The procedure is accomplished by using the skin of the lower pole of the breast (the part below the nipple that sits in the bra cup) to shape the whole breast into a perky dome, then straps are made of the extra skin, anchoring it to the underlying chest muscle so that there is virtually no chance of repeat sagging. The skin that above your nipple and below your collar bone is utilized to cover the perky, lifted dome that has been created and then a new (usually smaller) circular opening for the areola is placed at the high point of the cone, creating your new lifted, full and shapely breast.

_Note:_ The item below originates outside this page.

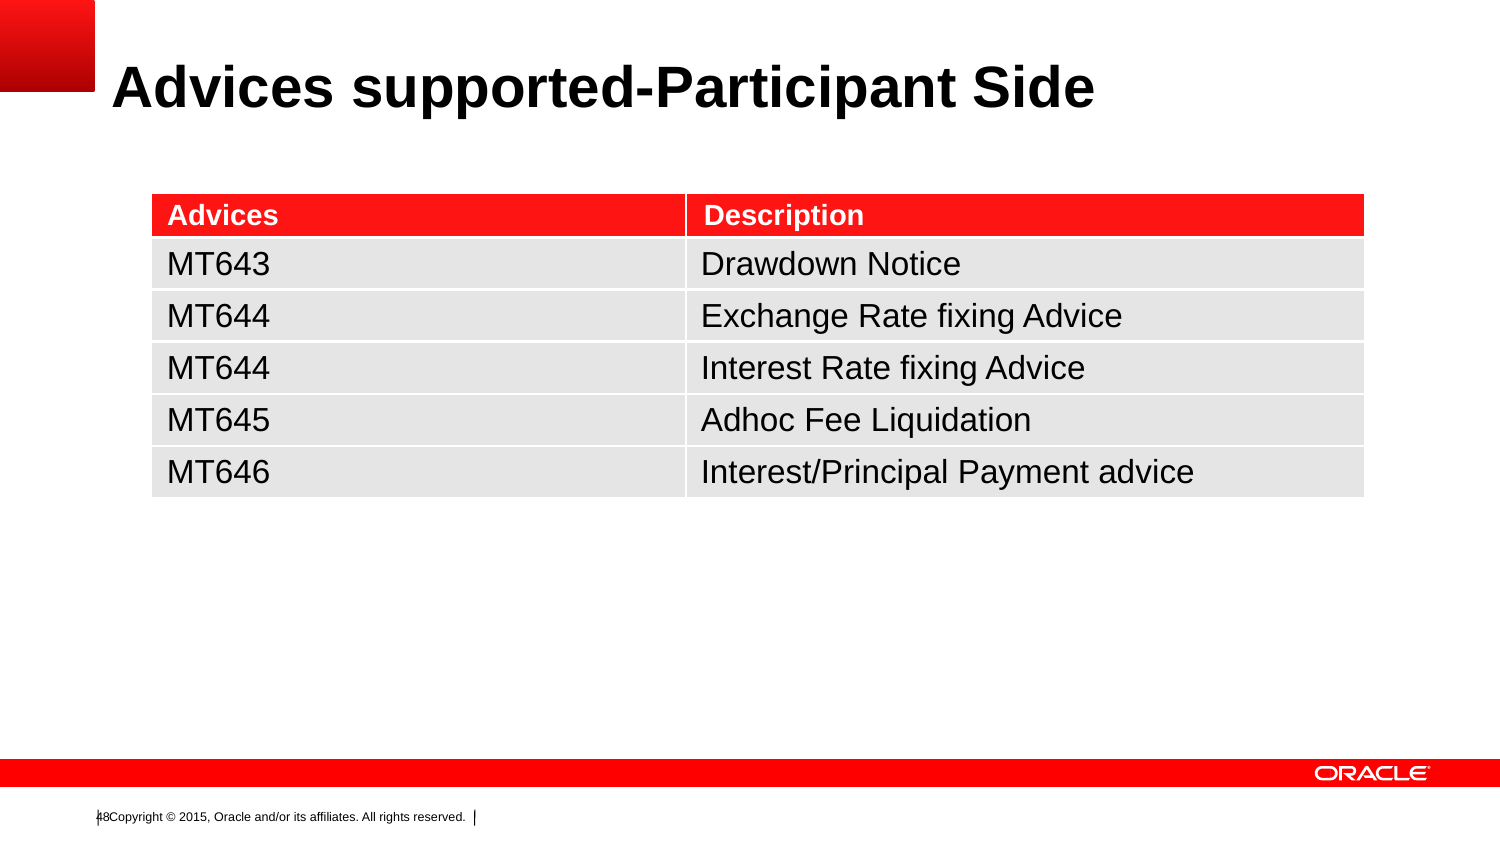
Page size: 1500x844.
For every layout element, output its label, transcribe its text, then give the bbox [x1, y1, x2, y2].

In 2000, the FDA approved saline breast implant Premarket Approval Applications (PMA) containing the type and rate data of the local medical complications experienced by the breast surgery patients. "Despite complications experienced by some women, the majority of those women still in the Inamed Corporation and Mentor Corporation studies, after three years, reported being satisfied with their implants." The premarket approvals were granted for breast augmentation, for women at least 18 years old, and for women requiring breast reconstruction.
The current lifetime risk of BIA-ALCL in the U.S. is unknown, but estimates have ranged between estimated to be between 1 in 70,000 to 1 in 500,000 women with breast implants according to MD Anderson. Certain geographic locations have demonstrated variable risks. For instance, a December 2016 update from the Therapeutic Goods Administration of Australia and New Zealand reported a risk of 1:1,000 to 1:10,000 for textured implants.". To date (2017), there has not been a case of BIAL reported where the patient had only implantation of smooth shell breast implants or a textured tissue expander that was exchanged for a smooth implant. The paucity of cases reported in Asian populations has raised the possibility that there may be a range of genetic susceptibility to the phenomena, or alternatively merely reflect differences in how cases are identified and reported.